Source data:

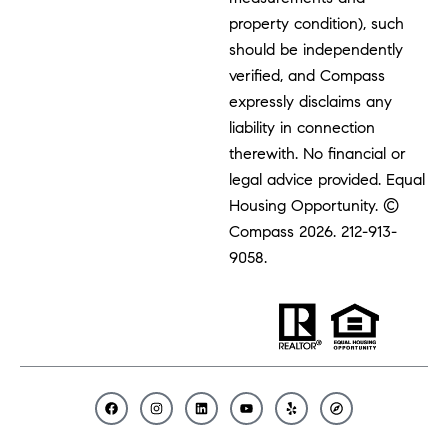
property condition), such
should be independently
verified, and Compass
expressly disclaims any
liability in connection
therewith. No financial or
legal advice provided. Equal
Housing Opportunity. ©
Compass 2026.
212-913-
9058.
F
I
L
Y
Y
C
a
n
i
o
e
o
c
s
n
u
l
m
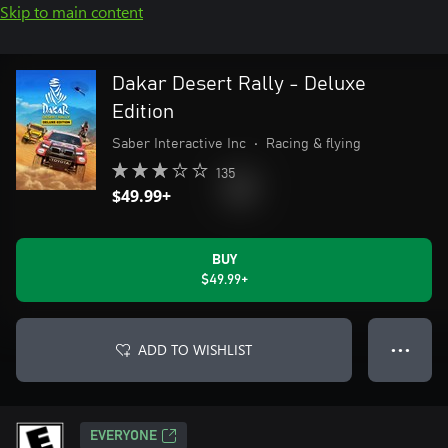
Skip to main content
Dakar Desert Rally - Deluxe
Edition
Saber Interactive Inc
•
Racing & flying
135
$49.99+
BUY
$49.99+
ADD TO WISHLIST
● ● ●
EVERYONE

--

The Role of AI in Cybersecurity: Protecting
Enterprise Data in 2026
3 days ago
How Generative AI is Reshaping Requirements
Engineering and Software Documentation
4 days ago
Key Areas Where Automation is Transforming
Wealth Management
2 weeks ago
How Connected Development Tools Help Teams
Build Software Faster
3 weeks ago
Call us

THE PROBLEM: Out of the records above, return only the lines from the one with "property condition), such" through the one with "Skip to main content", exactly, and none of the pictures.

ANSWER BOX:
property condition), such
should be independently
verified, and Compass
expressly disclaims any
liability in connection
therewith. No financial or
legal advice provided. Equal
Housing Opportunity. ©
Compass 2026.
212-913-
9058.
F
I
L
Y
Y
C
a
n
i
o
e
o
c
s
n
u
l
m
Skip to main content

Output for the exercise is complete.